CHICAGO — Over the last two years, several thousand people from across the country contributed more than $1.5 million to the National Police & Sheriff’s Coalition PAC, a political action committee based in the southwest suburbs that claims it supports pro-law enforcement political candidates.

“There are anti-law and order groups who are doing all they can to hinder the police in the performance of their duties, some even advocating violence against law enforcement,” the PAC’s website reads. “Your police and sheriffs need the support of all elected officials, and the National Police & Sheriff’s Coalition PAC is working overtime to make sure pro-police legislators are elected.”

However, a class-action lawsuit filed in November alleges that the Bridgeview-based PAC has repeatedly violated the federal Telephone Consumer Protection Act by making automated and/or pre-recorded calls as part of a scheme to mislead donors. The PAC has expressly denied it is in violation of this law.

Further, a WGN Investigates analysis of the PAC’s 2021 and 2022 IRS filings found that none of the PAC’s reported expenditures went to any pro-law enforcement groups, entities or political candidates. In addition, the PAC does not appear to be registered, nor made any filings, with the Federal Election Commission.

“Instead of putting the millions of dollars raised by Defendant to work for the law enforcement officials that Defendant claims to champion, Defendant misappropriates and funnels nearly all of the funds to an array of companies fraudulently characterized as ‘expenditures,’” the lawsuit alleges.

The next hearing in the case has yet to be scheduled, federal court records show.

IRS filings show the National Police & Sheriff’s Coalition PAC was founded in December 2020 by Frank Pulciani, who joined Cook County Sheriff’s Office in 1989 and retired in 2008, according to sheriff’s office spokesman Matt Walberg. In recent years, Pulciani has worked as a fundraiser for law enforcement and first-responder-related causes.

Pulciani declined multiple interview requests and his attorney did not respond to an inquiry. In an email to WGN Investigates, a representative for the National Police & Sheriffs Coalition PAC wrote: “We take compliance very seriously at our organization and have protocols in place to ensure that we are legally compliant.”

Frank Pulciani Cook County Sheriff’s Office photo

The class-action lawsuit was filed against the National Police & Sheriff’s Coalition PAC on Nov. 1 in U.S. District Court in Chicago. The suit alleges that the PAC was “designed to defraud consumers out of millions of dollars by soliciting so-called ‘political’ contributions through rampant violations of the Telephone Consumer Protection Act of 1991.”

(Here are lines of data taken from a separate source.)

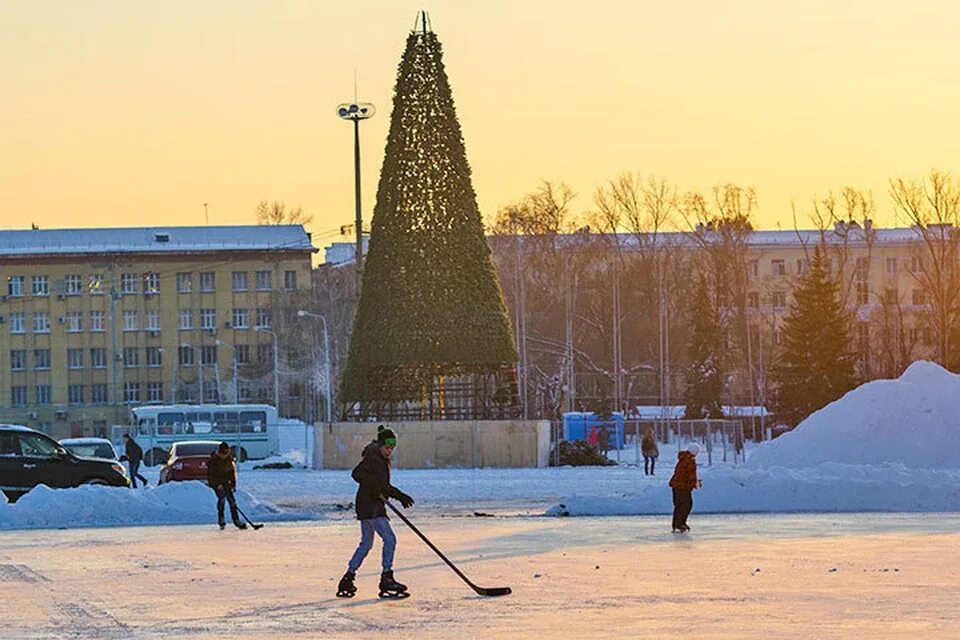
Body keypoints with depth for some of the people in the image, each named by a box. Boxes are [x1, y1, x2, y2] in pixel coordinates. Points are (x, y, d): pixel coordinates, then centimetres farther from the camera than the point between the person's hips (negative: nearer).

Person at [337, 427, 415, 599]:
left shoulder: (382, 462, 16)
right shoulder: (372, 459, -13)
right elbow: (357, 474, -27)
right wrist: (376, 487, -32)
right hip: (368, 506, -11)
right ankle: (386, 579, -11)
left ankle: (347, 580, 22)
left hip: (375, 506, 11)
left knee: (366, 543, 17)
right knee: (389, 539, -12)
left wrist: (400, 496, 20)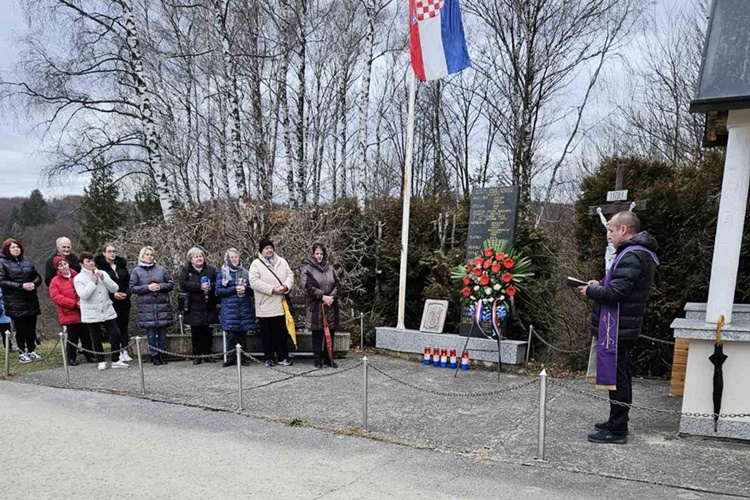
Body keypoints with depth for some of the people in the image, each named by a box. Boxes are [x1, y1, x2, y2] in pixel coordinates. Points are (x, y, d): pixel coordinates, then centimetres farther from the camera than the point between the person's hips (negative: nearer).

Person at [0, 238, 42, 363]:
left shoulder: (26, 260, 10)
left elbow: (37, 276, 12)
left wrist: (34, 283, -9)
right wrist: (21, 285, -18)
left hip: (31, 301, 4)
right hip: (15, 303, -4)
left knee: (31, 327, 8)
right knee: (20, 328, 1)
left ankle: (31, 351, 22)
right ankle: (22, 353, 14)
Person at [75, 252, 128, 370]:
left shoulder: (102, 273, 5)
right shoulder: (78, 278, -3)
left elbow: (114, 289, -3)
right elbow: (83, 295, -16)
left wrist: (103, 278, -12)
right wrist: (93, 282, -14)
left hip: (107, 311, 2)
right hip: (91, 314, -2)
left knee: (115, 335, -2)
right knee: (96, 338, 8)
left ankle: (116, 360, 10)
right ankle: (101, 361, 22)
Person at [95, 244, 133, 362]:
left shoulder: (122, 265, 11)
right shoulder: (100, 267, -3)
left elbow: (129, 281, 10)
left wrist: (127, 293, -7)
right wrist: (113, 294, -18)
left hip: (124, 301, 4)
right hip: (111, 302, -4)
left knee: (124, 326, 7)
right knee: (114, 327, 1)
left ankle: (125, 351, 13)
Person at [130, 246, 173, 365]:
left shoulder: (161, 269, 8)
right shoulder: (136, 271, 5)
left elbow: (171, 284, 9)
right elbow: (132, 288, 0)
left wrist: (160, 286, -9)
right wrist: (148, 287, -12)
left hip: (162, 305, 1)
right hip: (146, 306, -1)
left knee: (162, 332, 5)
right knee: (151, 333, 3)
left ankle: (162, 354, 16)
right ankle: (154, 356, 14)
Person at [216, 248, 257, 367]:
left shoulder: (245, 272, 11)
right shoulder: (222, 273, 4)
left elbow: (252, 289, 12)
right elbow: (218, 290, -2)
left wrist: (245, 289, -10)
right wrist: (234, 289, -12)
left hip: (245, 308, 2)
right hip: (230, 308, -2)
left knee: (243, 334, 3)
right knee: (231, 334, -6)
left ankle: (242, 357, 12)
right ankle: (231, 358, 4)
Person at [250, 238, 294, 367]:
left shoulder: (282, 262, 10)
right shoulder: (256, 264, -4)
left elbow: (290, 275, 7)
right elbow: (254, 282, -14)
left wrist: (286, 286, -16)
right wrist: (272, 289, -19)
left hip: (280, 305, 4)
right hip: (265, 306, -3)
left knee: (282, 332, 10)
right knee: (267, 333, 5)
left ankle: (282, 357, 20)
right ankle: (269, 358, 17)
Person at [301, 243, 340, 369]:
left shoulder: (330, 268, 12)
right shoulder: (307, 270, -1)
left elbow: (336, 284, 8)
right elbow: (308, 287, -11)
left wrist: (332, 297, -9)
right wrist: (323, 297, -16)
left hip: (331, 306, 4)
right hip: (316, 306, -4)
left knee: (330, 333, 7)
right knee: (317, 334, 2)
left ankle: (328, 358, 17)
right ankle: (317, 359, 11)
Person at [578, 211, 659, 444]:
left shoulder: (632, 256, -19)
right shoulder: (640, 253, 16)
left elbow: (615, 292, -24)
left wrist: (591, 291, -8)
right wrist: (600, 286, 9)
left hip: (617, 327, -11)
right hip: (623, 326, 11)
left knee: (616, 377, -3)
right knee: (619, 376, 18)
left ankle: (617, 430, 6)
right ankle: (617, 422, 30)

Aside from emergency calls, the TCPA prohibits making any call to a cellphone “using an automatic telephone dialing system or an artificial or prerecorded voice without the prior express consent of the called party,” the suit states.

The number of plaintiffs in the case is not stated, but the suit alleges that the PAC “makes unsolicited prerecorded and/or soundboard technology driven calls to hundreds of thousands of Americans without prior express consent.” A single TCPA violation — that is, one unsolicited prerecorded call — can result in a fine of up to $1,500.

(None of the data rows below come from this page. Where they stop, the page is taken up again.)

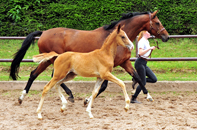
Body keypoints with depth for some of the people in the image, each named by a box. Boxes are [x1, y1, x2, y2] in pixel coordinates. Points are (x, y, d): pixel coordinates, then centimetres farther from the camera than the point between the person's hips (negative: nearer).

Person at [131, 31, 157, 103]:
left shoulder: (146, 41, 16)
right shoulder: (142, 41, -12)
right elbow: (140, 52, -24)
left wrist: (152, 49, 12)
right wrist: (150, 48, -24)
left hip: (144, 64, 9)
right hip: (140, 63, -9)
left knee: (154, 79, 1)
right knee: (143, 83, -8)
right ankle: (133, 99, 1)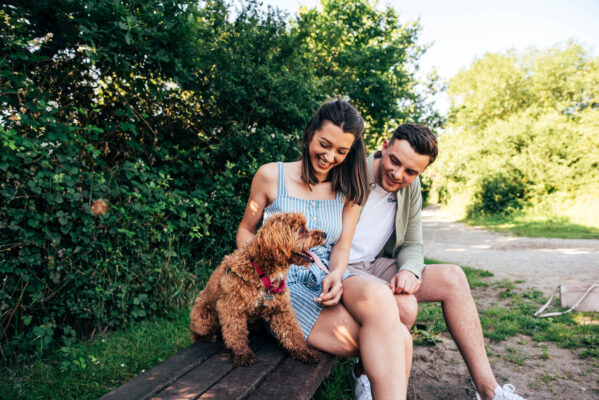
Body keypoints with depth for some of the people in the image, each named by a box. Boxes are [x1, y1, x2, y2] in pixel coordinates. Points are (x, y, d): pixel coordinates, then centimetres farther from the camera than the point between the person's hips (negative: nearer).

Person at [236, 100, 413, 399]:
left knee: (378, 295, -36)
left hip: (329, 280, 4)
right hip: (285, 285, -4)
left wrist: (336, 275, -16)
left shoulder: (349, 190, 12)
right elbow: (246, 231, 10)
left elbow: (342, 246, 7)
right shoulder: (271, 176, 2)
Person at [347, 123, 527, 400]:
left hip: (376, 266, 7)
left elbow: (412, 245, 9)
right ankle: (364, 374, 0)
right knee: (404, 305, -30)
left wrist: (409, 270, -15)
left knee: (452, 278, -8)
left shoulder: (411, 187, 5)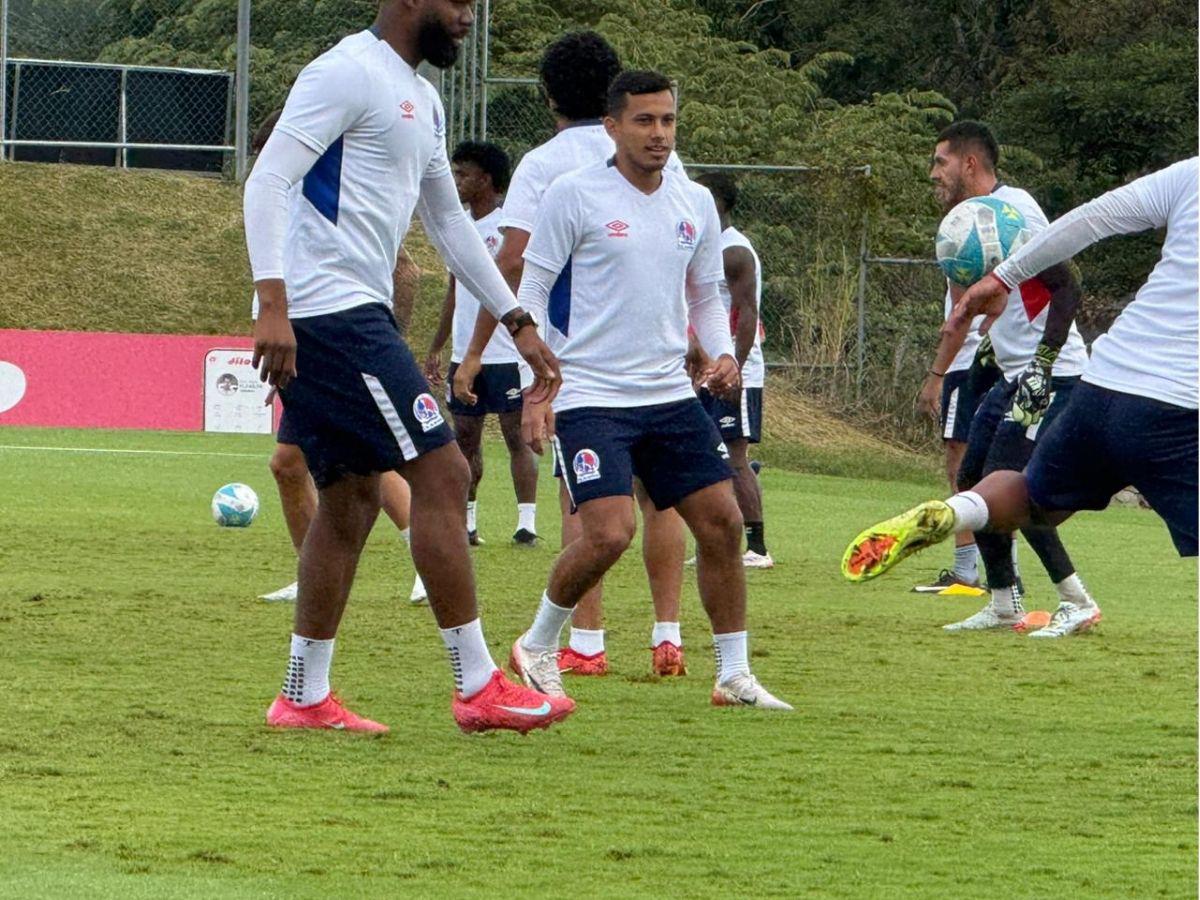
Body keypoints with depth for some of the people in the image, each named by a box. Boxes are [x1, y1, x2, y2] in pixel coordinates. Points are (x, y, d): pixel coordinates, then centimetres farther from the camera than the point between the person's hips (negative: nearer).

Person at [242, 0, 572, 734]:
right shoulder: (349, 74, -11)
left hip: (356, 316, 10)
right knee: (442, 474, -10)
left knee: (352, 496, 12)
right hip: (334, 312, -10)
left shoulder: (422, 100, 20)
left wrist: (519, 324, 26)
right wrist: (273, 304, -27)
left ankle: (304, 698, 16)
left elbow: (450, 224, 28)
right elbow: (267, 181, -18)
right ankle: (479, 688, -9)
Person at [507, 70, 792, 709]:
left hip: (671, 396, 6)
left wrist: (722, 354, 2)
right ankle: (536, 648, 6)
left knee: (721, 522, -1)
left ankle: (734, 675, 10)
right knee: (608, 533, -18)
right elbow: (532, 293, -3)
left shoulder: (695, 203, 10)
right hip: (589, 398, -6)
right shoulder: (574, 195, -6)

PACs are required to make disclosures to the IRS each quarter about contributions and expenditures.

In 2021, the PAC received contributions totaling $1,069,921, IRS records show. In that same period, the PAC spent a nearly identical amount — $1,062,851 — at 10 different companies based across the country. In the first three quarters of 2022, the National Police & Sheriff’s Coalition PAC reported that it received contributions totaling $439,115. In that same nine-month span, the PAC reported spending $379,967 at nine different companies.


More Coverage: WGN Investigates

The PAC did not list any expenditures to pro-law enforcement groups, entities or other political committees in the first three quarters of 2022.

The PAC reported to the IRS that its expenditures with those companies were for “fundraising, donor management, database services, direct mail services, postage,” as well as “administrative consulting, payroll and accounting, merchant processing.”

Tom Zimmerman, an attorney representing the plaintiffs in the class-action suit, said:

“We’ve researched these entities and some of them are legitimate and some of them have no presence on the Internet, no physical presence, no office location, no address that we could find, no employees that we could find. And so it’s our belief that the money is being funneled through these shell corporations somewhere.”

“Clearly, in this case, the goal of these robocalls is to raise money for a PAC under false pretenses and then pay large sums of money that PAC raises to shell corporations,” Zimmerman continued. “Where the money goes after that, we don’t know at this point. But we do know from public filings [that] it’s not going to the police, that’s for sure.”